NEW DELHI, JAN 22: First comes the major arrest, perfectly timed to coincide with the Republic Day or Independence Day. Next follows the grand press conference, where the police claim to have “solved” a bomb blast case, or to have arrested militants planning to unleash terror on the country. The court trial becomes secondary. And there are no press conferences then.
There wouldn’t be. Several accused — called gun runners, ISI agents, international terrorists, militants — have been discharged. This highlights the inefficiency of the investigating agencies in gathering solid evidence. Prosecution pleas seem to fail miserably in court, since in many cases the police have arrested the wrong people.
This year’s major pre-Republic Day arrest has been that of Bangladeshi national Sayed Abu Nasir. With this, on January 19 the police claimed to have foiled an ISI-backed terrorist group’s plan to bomb the US consulates in Chennai, Calcutta and several places in the city. The police say that Nasir was arrested at the New Delhi Railway Station last week and booked for waging a war against the country as well as violating the Explosive Substances Act. The police claimed to have recovered 2 kg of RDX and five detonators from him.
However, a January 20 report in the Washington Post states that Nasir has been in custody in India since December 1998. Senior officials in the Ministry of Home Affairs today said that police officials were summoned to give an explanation.Karnal Singh denies this. “We go to MHA very often on routine work. I had gone there today in connection with another case.” He also reiterated the fact that Nasir was arrested on January 7 and not in December.
Meanwhile, Chief Metropolitan Magistrate R K Gauba today allowed Nasir’s transit remand, following an application moved by the Siliguri police. “He will be in judicial remand until we can get his train reservation. Then he will be transferred to police remand,” said the DCP.
Whatever the outcome of this case, defence lawyers are sure about one thing: The Delhi police make major arrests especially before January 26 and August 15 “in their attempt to assure the public that they are doing their job”. Says a lawyer: “In the past few years people have anticipated trouble on these two days and the police like to show that they have saved the day. But most of these cases eventually end up in acquittals.”

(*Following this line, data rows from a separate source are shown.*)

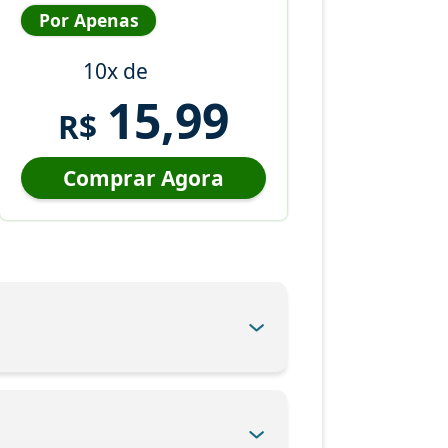
Por Apenas
10x de
15,99
R$
Comprar Agora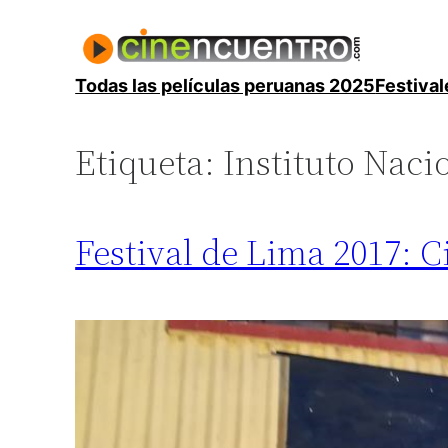
Saltar
al
contenido
Todas las películas peruanas 2025
Festival
Etiqueta:
Instituto Naci
Festival de Lima 2017: C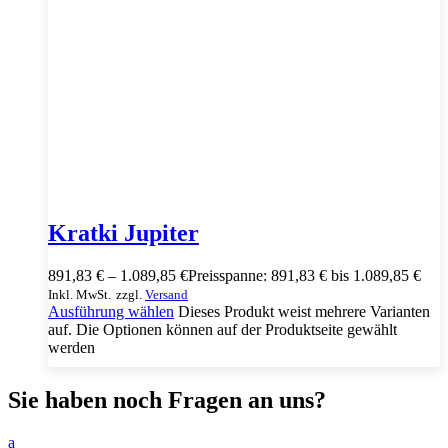
Kratki Jupiter
891,83
€
–
1.089,85
€
Preisspanne: 891,83 € bis 1.089,85 €
Inkl. MwSt.
zzgl.
Versand
Ausführung wählen
Dieses Produkt weist mehrere Varianten
auf. Die Optionen können auf der Produktseite gewählt
werden
Sie haben noch Fragen an uns?
a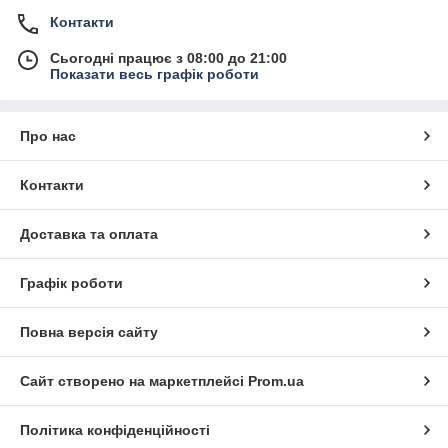
Контакти
Сьогодні працює з 08:00 до 21:00
Показати весь графік роботи
Про нас
Контакти
Доставка та оплата
Графік роботи
Повна версія сайту
Сайт створено на маркетплейсі
Prom.ua
Політика конфіденційності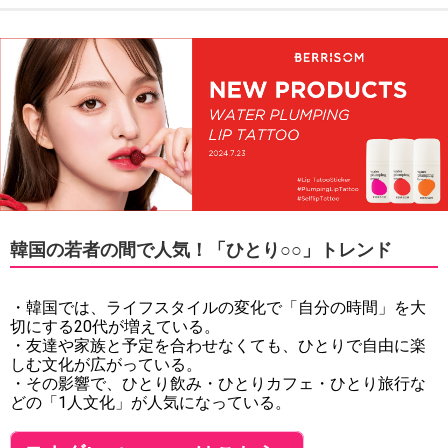
韓国の若者の間で人気！「ひとり○○」トレンド
・韓国では、ライフスタイルの変化で「自分の時間」を大
切にする20代が増えている。
・友達や家族と予定を合わせなくても、ひとりで自由に楽
しむ文化が広がっている。
・その影響で、ひとり飲み・ひとりカフェ・ひとり旅行な
どの「1人文化」が人気になっている。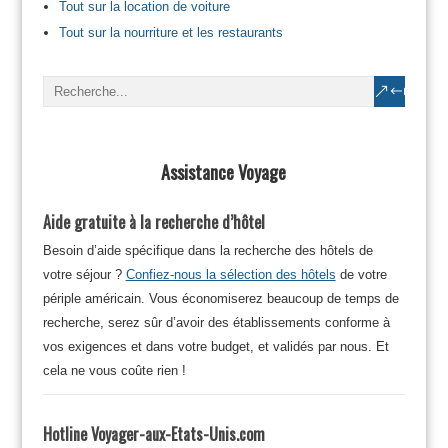
Tout sur la location de voiture
Tout sur la nourriture et les restaurants
Assistance Voyage
Aide gratuite à la recherche d’hôtel
Besoin d’aide spécifique dans la recherche des hôtels de
votre séjour ?
Confiez-nous la sélection des hôtels
de votre
périple américain. Vous économiserez beaucoup de temps de
recherche, serez sûr d’avoir des établissements conforme à
vos exigences et dans votre budget, et validés par nous. Et
cela ne vous coûte rien !
Hotline Voyager-aux-Etats-Unis.com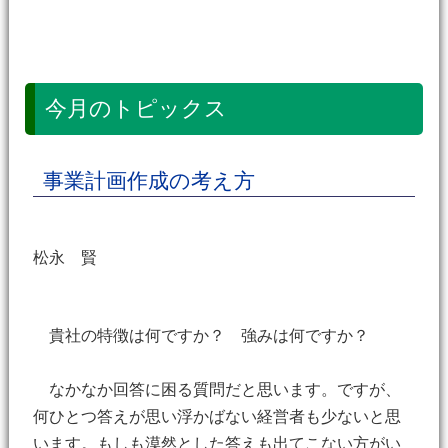
今月のトピックス
事業計画作成の考え方
松永 賢
貴社の特徴は何ですか？ 強みは何ですか？
なかなか回答に困る質問だと思います。ですが、
何ひとつ答えが思い浮かばない経営者も少ないと思
います。もしも漠然とした答えも出てこない方がい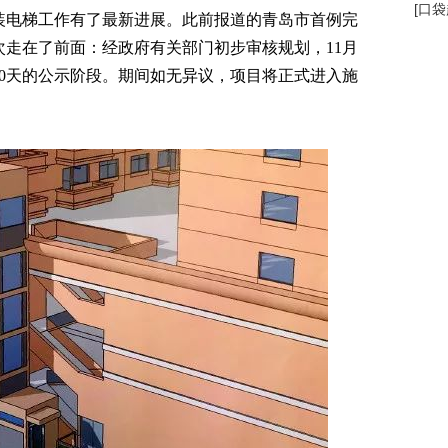
[
口袋
装电梯工作有了最新进展。此前报道的青岛市首例完
走在了前面：经政府有关部门初步审核规划，11月
10天的公示阶段。期间如无异议，项目将正式进入施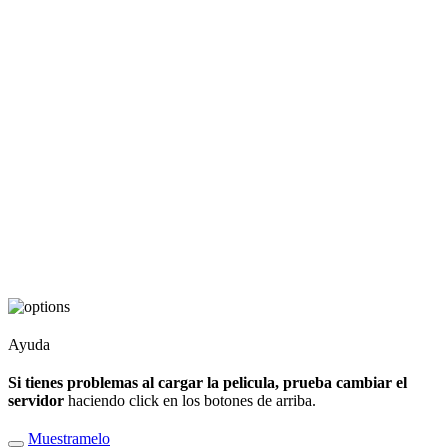
Ayuda
Si tienes problemas al cargar la pelicula, prueba cambiar el
servidor
haciendo click en los botones de arriba.
Muestramelo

On August 12 last year, the Special Cell arrested three men — two supposed Pakistanis –and claimed to have busted a gun-running and hawala racket allegedly run by underworld don Dawood Ibrahim. The police claimed to have recovered 11 pistols, 199 cartridges and 15 spare magazines from them.
On January 22 last year the Central Bureau of Investigation released a computer portrait of a suspect in the January-9 bomb blast that took place a mere 150 metres from Police Headquarters and in which 56 people were injured.
In January 1998, seven police officers were given out-of-turn promotions for having “solved” some bomb blast cases. The lack of seriousness in the investigation was highlighted when a Delhi court noted that the police’s claim of one of these cases being solved was a “mere hoax”.
On September 26, 1995 there was a bomb blast near the railway station gate at Samaipur Badli. Discharging the two accused — Mahinder Pal Singh and Hardip Singh — in 1997, Additional Sessions Judge (ASJ) Rekha Sharma said, “… the accused have been made to suffer incarceration without any evidence”against them.
Making a scathing attack on the police, the judge said that it was elementary for any officer to know that a confession made by an accused is “inadmissible” in evidence, as Section 25 of the Indian Evidence Act forbids the use of such confessional statements in the trial. The judge said that the disclosure statement of the accused made in police custody could only serve as a lead toward the possible solution of the crime.
In January 1998, two accused in another bomb blast case — Sukhvinder Singh and Amarjeet Singh — were acquitted. They were arrested for their alleged involvement in bomb explosions at Azadpur Mandi and Lawrence Road in Keshavpuram in 1990. ASJ R C Yadhuvanshi said in his order that the offence was “certainly of great magnitude and deserved full concern” but pointed out that the prosecution had failed to prove their case in associating any of the accused with the crime.
A National Human Rights Commission annual report speaks about the substantive and proceduraldeficiencies in the criminal justice system: “The rate of acquittals, in particular heinous offences, is quite disturbing. It is almost 80 per cent.” Lawyers say that the acquittal rate will continue to be high if the police arrest the wrong people or conduct shoddy investigations.
Former Additional Solicitor General Dr A M Singhvi says that “lackadaisical investigation by ill-trained personnel — inefficient at the least and corrupt at the most — leaves glaring lacunae in the filing of chargesheets and the marshalling of witnesses and evidence. Hardened criminals thus escape just because a constable has erred.”
Recommending changes in the Criminal Procedure Code, the Law Commission mentioned that the prosecution should be an independent agency. A legal expert said: “That would be a beginning in trying to fix what ails our criminal justice system.”